**ASSIGNMENT:** What is needed is a faithful transcription of all the data below, pictures excluded.

::: DATA TO USE

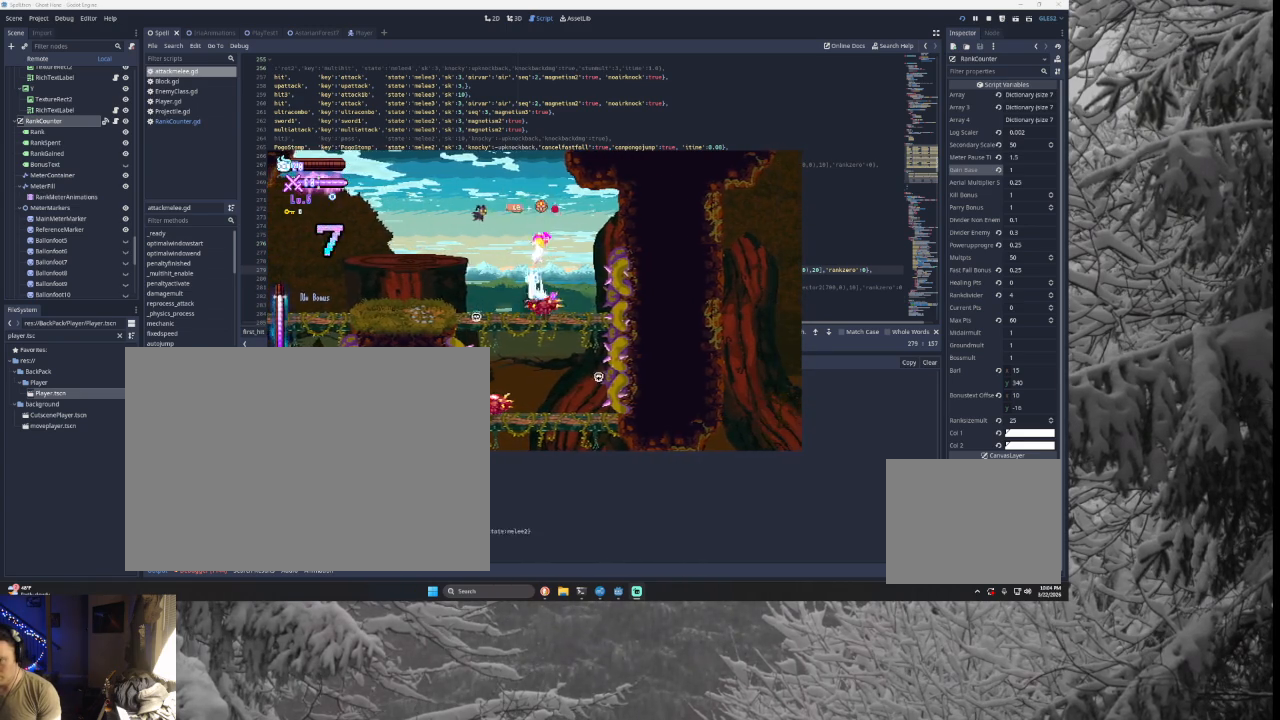
{"buttons": [], "left_stick": "center", "right_stick": "down", "events": [[33, "right_stick", "center"], [100, "left_stick", "center"], [467, "right_stick", "down"]]}
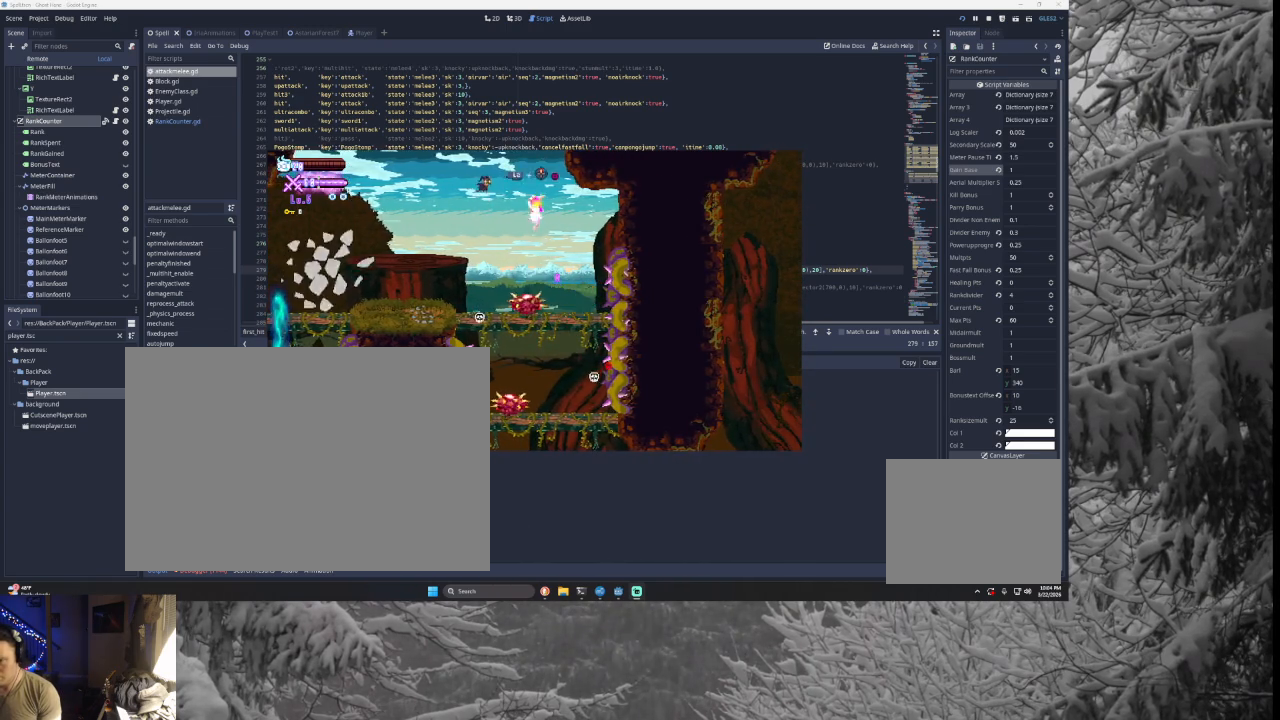
{"buttons": [], "left_stick": "center", "right_stick": "center", "events": [[67, "left_stick", "down"], [100, "right_stick", "center"], [133, "left_stick", "right"], [333, "left_stick", "center"]]}
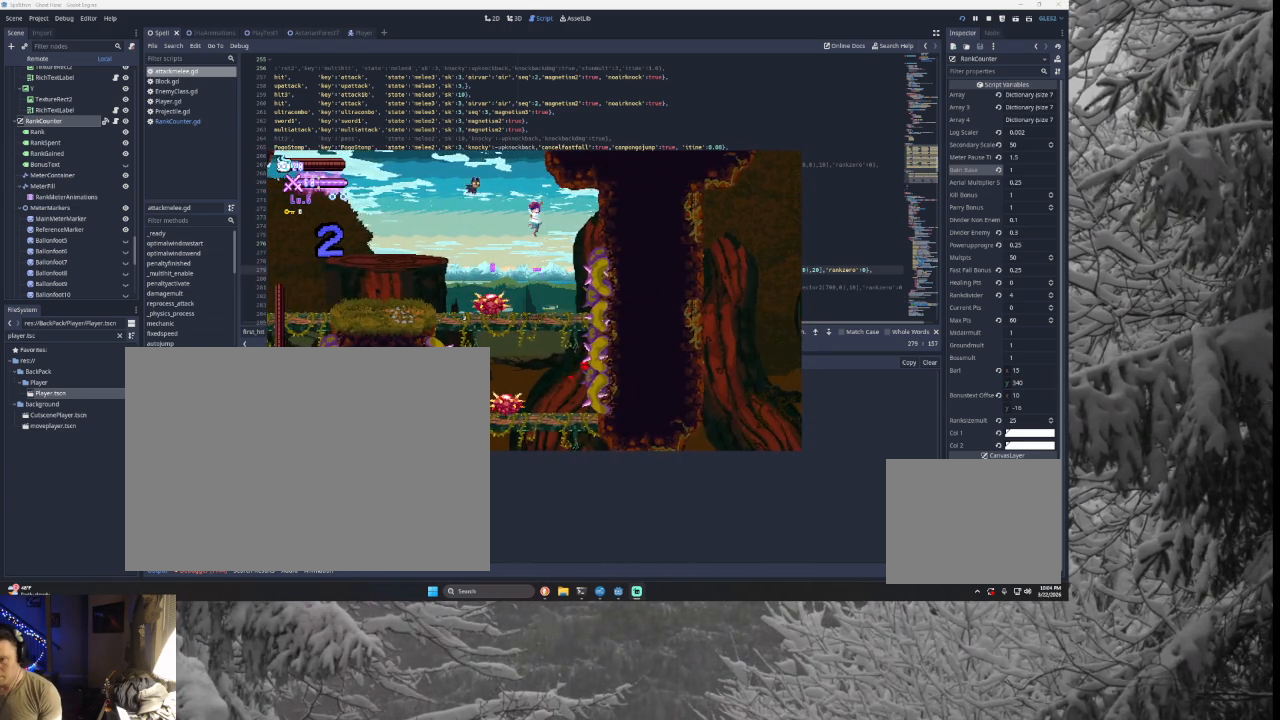
{"buttons": [], "left_stick": "left", "right_stick": "center", "events": [[233, "left_stick", "left"], [333, "left_stick", "center"], [400, "left_stick", "left"]]}
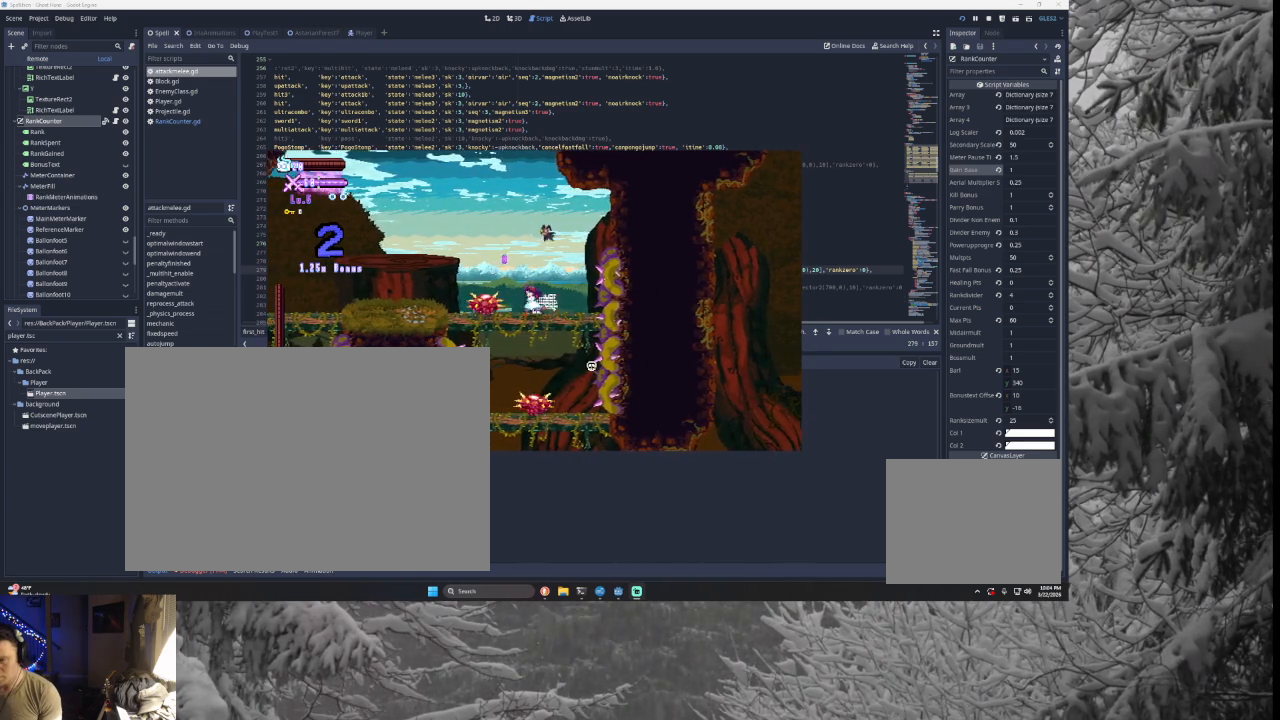
{"buttons": [], "left_stick": "down", "right_stick": "center", "events": [[67, "left_stick", "center"], [233, "left_stick", "down"]]}
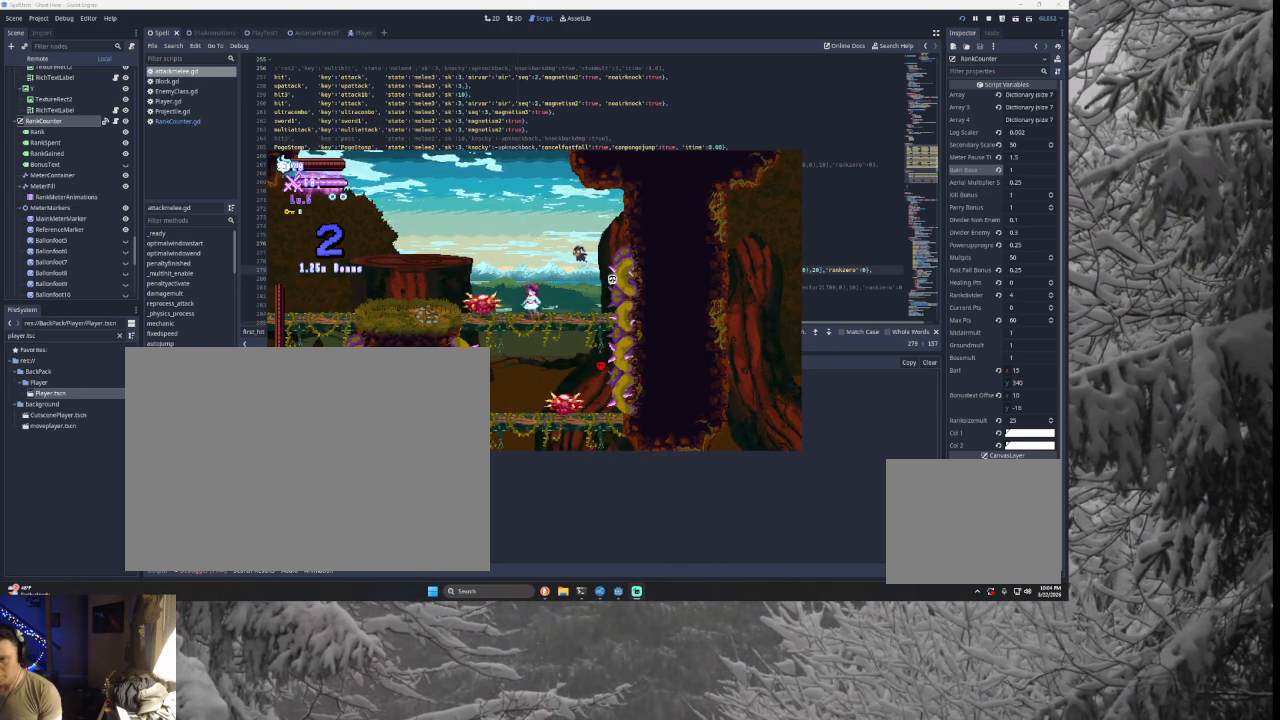
{"buttons": [], "left_stick": "down", "right_stick": "center", "events": [[133, "TRIANGLE", "down"], [333, "TRIANGLE", "up"]]}
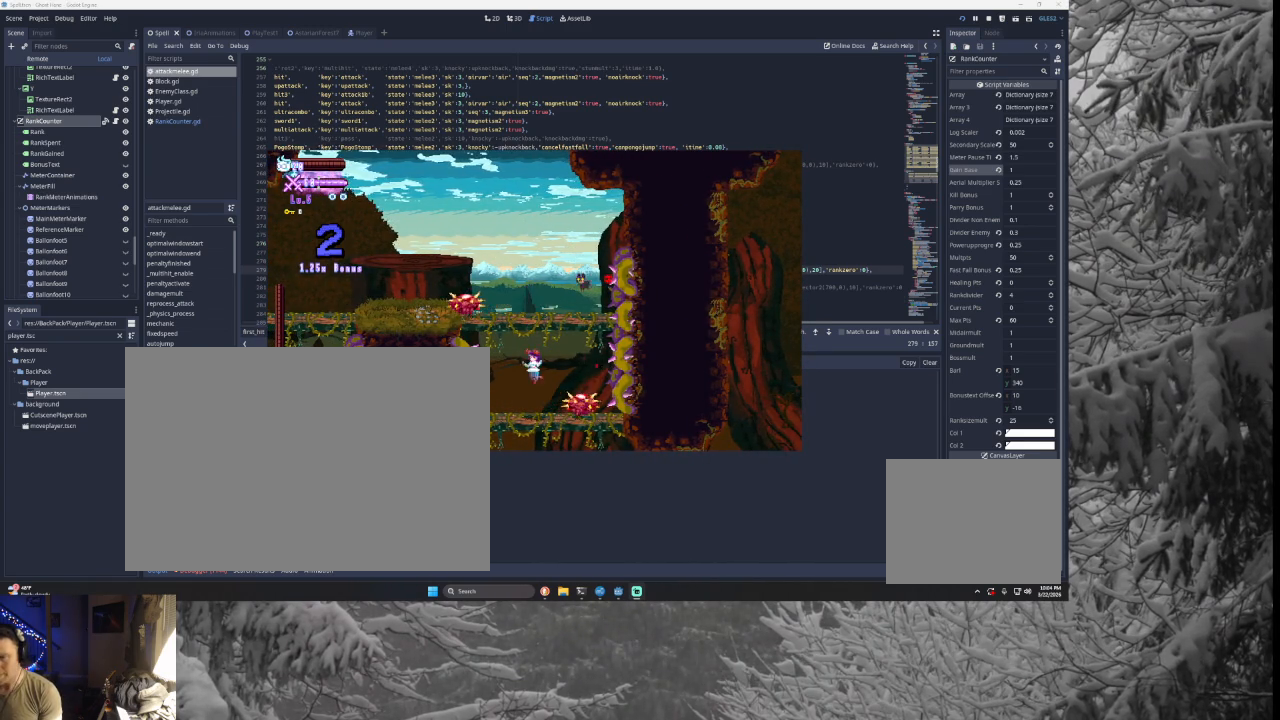
{"buttons": [], "left_stick": "right", "right_stick": "center", "events": [[233, "TRIANGLE", "down"], [367, "left_stick", "down-right"], [433, "TRIANGLE", "up"], [500, "left_stick", "right"]]}
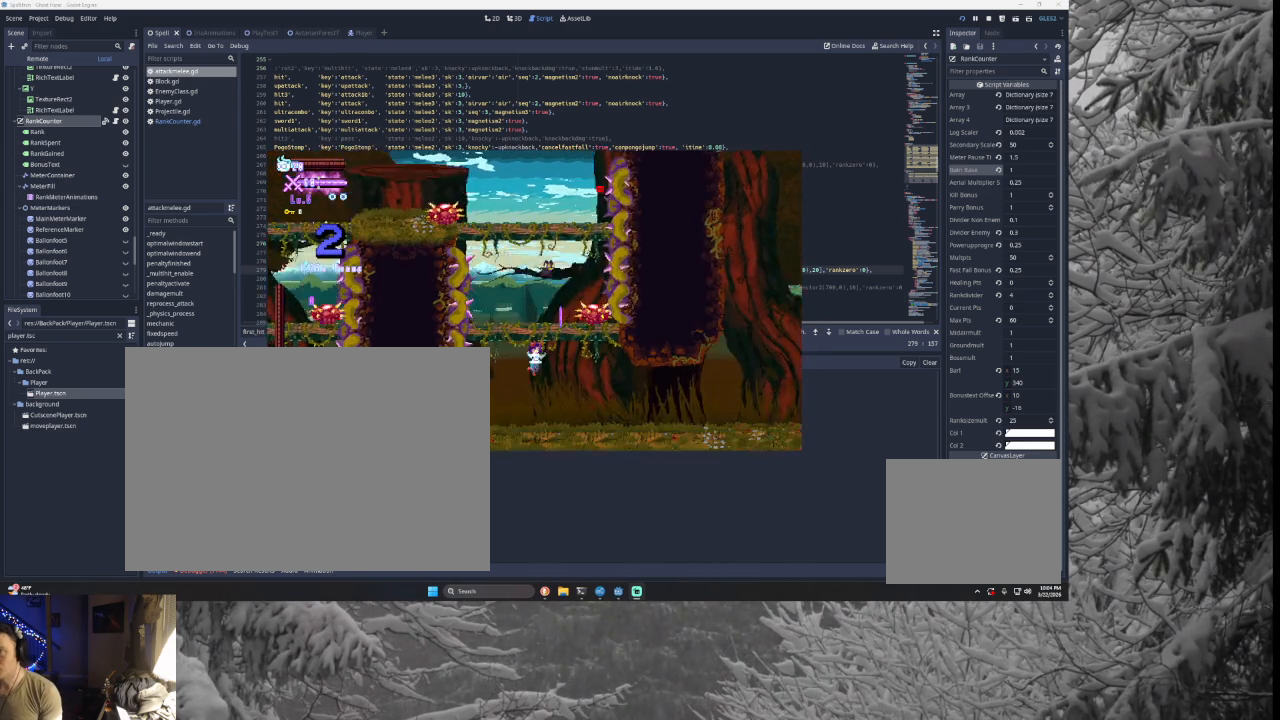
{"buttons": [], "left_stick": "right", "right_stick": "center", "events": []}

::::::

**TASK RESULT:**
{"buttons": [], "left_stick": "center", "right_stick": "down", "events": [[33, "right_stick", "center"], [100, "left_stick", "center"], [467, "right_stick", "down"]]}
{"buttons": [], "left_stick": "center", "right_stick": "center", "events": [[67, "left_stick", "down"], [100, "right_stick", "center"], [133, "left_stick", "right"], [333, "left_stick", "center"]]}
{"buttons": [], "left_stick": "left", "right_stick": "center", "events": [[233, "left_stick", "left"], [333, "left_stick", "center"], [400, "left_stick", "left"]]}
{"buttons": [], "left_stick": "down", "right_stick": "center", "events": [[67, "left_stick", "center"], [233, "left_stick", "down"]]}
{"buttons": [], "left_stick": "down", "right_stick": "center", "events": [[133, "TRIANGLE", "down"], [333, "TRIANGLE", "up"]]}
{"buttons": [], "left_stick": "right", "right_stick": "center", "events": [[233, "TRIANGLE", "down"], [367, "left_stick", "down-right"], [433, "TRIANGLE", "up"], [500, "left_stick", "right"]]}
{"buttons": [], "left_stick": "right", "right_stick": "center", "events": []}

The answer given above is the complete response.